[WHAT THE EXERCISE ASKS]
Produce a word-for-word copy of the listing below without its pictures.

[STUDY MATERIAL]
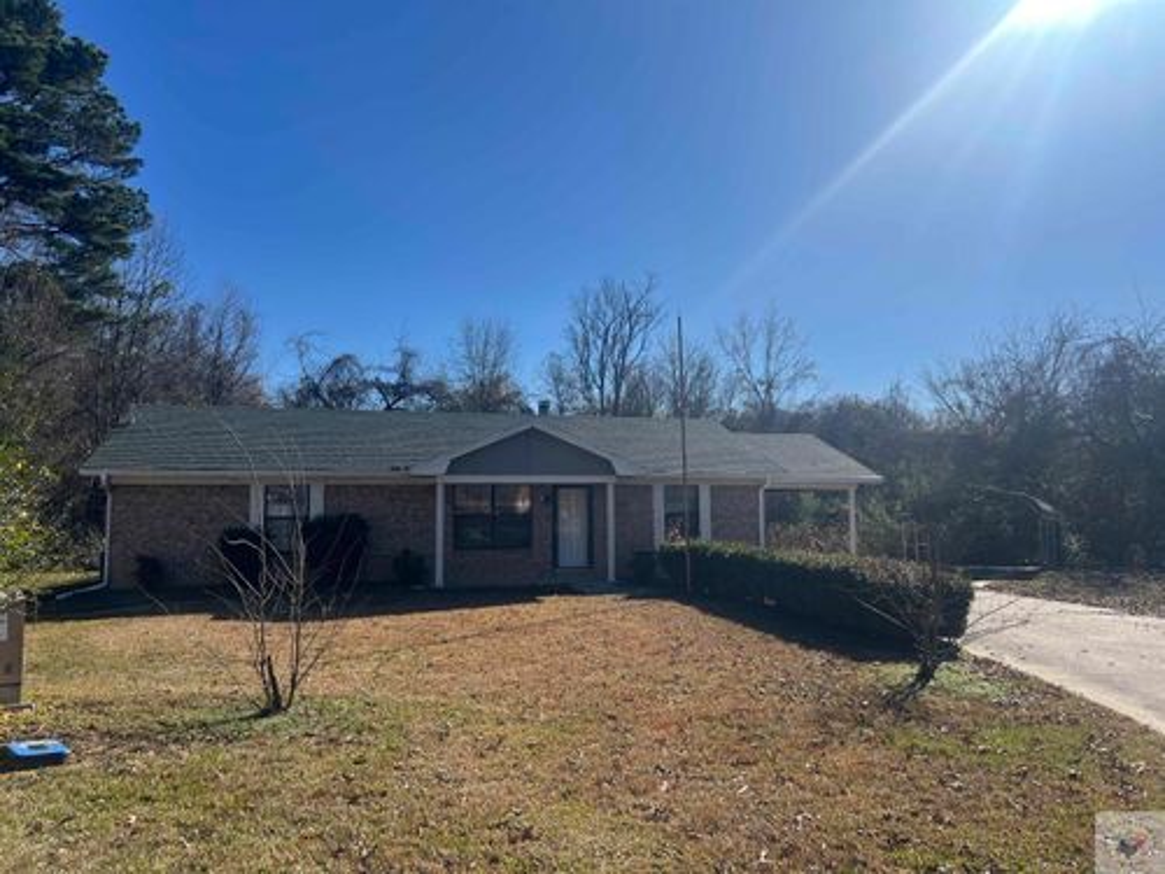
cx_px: 582
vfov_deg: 53.1
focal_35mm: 26
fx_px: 875
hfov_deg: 67.3
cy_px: 437
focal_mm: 5.7
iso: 50
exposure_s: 1/6579
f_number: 1.5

[TASK RESPONSE]
cx_px: 582
vfov_deg: 53.1
focal_35mm: 26
fx_px: 875
hfov_deg: 67.3
cy_px: 437
focal_mm: 5.7
iso: 50
exposure_s: 1/6579
f_number: 1.5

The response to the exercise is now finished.